> **WORK INSTRUCTION**
One line at a time, check the entries below for the word "lines", and copy each line that has it.

> **RECORDS PROVIDED**
______
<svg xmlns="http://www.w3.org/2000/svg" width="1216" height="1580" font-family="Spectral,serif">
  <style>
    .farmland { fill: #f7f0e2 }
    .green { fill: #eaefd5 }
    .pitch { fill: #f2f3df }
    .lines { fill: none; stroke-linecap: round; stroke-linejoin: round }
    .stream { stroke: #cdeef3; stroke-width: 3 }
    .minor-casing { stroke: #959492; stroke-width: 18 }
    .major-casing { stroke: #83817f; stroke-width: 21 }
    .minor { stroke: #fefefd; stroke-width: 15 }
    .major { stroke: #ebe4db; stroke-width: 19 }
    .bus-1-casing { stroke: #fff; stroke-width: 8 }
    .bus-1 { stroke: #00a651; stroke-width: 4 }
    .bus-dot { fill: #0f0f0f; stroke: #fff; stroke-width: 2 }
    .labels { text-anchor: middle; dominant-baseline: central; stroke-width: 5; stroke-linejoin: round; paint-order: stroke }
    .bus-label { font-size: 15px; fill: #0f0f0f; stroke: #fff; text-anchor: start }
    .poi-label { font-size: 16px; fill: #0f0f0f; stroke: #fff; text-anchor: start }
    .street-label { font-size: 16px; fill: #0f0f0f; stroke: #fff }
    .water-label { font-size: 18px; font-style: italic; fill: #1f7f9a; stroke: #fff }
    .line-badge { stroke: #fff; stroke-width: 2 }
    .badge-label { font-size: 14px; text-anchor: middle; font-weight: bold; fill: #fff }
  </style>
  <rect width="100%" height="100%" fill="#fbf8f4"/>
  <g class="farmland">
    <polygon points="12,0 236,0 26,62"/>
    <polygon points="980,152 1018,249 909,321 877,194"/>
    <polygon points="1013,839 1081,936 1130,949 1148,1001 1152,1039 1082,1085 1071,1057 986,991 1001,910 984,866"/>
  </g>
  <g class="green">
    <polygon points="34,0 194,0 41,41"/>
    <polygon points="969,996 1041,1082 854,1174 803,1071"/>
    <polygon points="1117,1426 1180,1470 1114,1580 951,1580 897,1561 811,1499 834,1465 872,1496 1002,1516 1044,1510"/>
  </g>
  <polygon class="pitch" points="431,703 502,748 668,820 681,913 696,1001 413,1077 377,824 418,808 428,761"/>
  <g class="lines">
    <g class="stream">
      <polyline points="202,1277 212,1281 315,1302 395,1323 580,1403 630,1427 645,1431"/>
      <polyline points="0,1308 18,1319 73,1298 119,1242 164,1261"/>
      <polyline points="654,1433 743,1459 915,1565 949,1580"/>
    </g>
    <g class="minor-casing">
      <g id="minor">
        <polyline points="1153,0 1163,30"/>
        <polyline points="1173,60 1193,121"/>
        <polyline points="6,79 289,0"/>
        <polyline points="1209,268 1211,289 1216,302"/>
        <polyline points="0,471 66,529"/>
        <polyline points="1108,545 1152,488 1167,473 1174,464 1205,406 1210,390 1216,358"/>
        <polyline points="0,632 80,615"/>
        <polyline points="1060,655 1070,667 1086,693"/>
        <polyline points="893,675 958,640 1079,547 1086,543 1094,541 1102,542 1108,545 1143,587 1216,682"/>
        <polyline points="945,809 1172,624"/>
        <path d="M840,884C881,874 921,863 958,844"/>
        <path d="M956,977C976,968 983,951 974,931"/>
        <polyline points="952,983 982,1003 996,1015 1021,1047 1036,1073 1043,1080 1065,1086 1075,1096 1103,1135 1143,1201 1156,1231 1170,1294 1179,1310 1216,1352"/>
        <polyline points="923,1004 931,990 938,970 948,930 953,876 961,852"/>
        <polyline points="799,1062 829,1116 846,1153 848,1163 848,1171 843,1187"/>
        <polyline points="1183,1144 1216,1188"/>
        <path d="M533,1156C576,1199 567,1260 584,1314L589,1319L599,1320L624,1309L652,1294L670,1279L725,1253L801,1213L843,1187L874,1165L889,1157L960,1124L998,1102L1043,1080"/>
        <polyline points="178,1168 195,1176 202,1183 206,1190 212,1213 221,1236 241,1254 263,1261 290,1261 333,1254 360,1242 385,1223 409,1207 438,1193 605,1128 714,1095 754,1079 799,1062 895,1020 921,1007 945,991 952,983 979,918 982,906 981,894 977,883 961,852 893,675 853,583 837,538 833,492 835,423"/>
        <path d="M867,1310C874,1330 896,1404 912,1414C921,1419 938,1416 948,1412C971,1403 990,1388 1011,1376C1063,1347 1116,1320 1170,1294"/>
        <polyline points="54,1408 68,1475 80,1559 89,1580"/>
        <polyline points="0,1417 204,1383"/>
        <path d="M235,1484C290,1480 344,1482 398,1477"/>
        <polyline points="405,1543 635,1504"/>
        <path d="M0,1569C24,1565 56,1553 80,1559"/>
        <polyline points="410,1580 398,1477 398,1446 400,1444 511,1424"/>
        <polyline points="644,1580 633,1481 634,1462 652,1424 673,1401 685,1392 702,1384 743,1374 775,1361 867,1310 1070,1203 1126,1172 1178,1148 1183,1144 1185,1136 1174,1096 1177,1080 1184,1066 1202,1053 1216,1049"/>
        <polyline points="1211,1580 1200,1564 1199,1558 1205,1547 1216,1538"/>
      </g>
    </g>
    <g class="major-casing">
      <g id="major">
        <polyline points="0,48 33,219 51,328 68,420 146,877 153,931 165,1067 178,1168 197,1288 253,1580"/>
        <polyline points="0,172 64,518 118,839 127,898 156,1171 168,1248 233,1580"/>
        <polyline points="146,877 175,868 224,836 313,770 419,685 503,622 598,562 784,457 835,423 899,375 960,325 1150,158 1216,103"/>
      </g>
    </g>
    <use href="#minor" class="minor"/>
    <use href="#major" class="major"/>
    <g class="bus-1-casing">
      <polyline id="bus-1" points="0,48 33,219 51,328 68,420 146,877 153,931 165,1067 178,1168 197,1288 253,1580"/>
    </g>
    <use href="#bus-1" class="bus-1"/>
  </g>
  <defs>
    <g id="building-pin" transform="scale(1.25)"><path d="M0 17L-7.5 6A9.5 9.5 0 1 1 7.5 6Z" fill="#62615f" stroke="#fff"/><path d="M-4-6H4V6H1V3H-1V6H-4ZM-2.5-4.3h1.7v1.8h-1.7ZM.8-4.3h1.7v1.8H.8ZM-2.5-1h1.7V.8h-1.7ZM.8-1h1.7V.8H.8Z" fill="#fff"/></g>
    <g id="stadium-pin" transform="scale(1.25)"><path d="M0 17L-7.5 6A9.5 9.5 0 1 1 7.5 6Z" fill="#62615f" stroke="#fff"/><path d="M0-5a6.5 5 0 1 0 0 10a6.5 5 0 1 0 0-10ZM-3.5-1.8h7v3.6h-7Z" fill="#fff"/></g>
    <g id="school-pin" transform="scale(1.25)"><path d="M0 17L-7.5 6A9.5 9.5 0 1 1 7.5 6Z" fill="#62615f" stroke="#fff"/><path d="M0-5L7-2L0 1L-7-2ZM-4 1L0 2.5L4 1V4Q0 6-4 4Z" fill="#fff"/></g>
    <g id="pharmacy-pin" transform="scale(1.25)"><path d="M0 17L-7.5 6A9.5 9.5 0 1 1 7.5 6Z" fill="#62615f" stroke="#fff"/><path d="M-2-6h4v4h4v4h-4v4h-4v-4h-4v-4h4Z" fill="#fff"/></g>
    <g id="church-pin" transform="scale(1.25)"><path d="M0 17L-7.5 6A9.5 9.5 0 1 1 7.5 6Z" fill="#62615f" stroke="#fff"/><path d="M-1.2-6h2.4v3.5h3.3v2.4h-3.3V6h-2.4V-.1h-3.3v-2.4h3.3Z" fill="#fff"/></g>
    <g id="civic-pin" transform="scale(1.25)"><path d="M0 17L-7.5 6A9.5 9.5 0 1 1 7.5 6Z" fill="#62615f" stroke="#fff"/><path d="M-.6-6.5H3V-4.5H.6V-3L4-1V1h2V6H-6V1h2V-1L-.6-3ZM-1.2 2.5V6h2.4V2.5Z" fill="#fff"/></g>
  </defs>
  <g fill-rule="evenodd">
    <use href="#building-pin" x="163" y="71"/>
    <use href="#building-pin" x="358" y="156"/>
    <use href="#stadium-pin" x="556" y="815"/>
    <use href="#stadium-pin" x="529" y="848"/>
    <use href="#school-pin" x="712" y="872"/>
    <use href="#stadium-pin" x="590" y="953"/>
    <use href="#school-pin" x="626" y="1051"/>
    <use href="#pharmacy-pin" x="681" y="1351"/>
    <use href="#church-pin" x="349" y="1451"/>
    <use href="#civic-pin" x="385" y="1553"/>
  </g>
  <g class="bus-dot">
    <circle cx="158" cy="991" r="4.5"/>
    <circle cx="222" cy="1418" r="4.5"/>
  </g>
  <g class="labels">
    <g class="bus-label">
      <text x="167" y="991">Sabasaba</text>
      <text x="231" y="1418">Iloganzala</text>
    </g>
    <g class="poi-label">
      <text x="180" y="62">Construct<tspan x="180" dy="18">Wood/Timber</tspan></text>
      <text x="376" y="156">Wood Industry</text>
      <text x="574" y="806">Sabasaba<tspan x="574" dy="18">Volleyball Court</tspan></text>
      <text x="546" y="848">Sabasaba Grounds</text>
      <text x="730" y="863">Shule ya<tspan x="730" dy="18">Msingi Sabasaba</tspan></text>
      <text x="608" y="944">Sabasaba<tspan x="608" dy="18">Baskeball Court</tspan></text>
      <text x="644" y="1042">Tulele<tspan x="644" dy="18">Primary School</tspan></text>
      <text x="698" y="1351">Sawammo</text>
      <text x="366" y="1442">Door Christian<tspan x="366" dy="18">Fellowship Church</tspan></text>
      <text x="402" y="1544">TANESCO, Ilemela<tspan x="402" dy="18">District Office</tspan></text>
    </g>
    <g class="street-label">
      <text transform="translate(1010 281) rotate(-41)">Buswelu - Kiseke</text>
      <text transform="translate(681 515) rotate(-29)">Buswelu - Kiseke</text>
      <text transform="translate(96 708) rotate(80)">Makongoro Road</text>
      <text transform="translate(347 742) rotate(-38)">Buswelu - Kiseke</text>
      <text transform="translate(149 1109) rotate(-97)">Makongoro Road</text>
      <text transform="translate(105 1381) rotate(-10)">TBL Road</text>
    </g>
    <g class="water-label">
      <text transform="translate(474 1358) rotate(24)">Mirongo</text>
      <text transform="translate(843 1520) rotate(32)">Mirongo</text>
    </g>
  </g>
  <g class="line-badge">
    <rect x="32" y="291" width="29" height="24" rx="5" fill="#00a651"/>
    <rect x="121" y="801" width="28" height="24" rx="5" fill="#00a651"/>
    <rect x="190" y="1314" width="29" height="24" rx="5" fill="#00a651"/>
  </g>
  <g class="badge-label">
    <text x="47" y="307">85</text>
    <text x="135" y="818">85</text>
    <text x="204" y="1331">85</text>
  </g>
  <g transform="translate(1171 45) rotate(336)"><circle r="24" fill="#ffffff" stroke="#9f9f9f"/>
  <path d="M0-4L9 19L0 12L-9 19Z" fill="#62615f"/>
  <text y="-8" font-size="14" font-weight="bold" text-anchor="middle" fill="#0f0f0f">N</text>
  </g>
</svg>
______
> **ANSWER AREA**
    .lines { fill: none; stroke-linecap: round; stroke-linejoin: round }
  <g class="lines">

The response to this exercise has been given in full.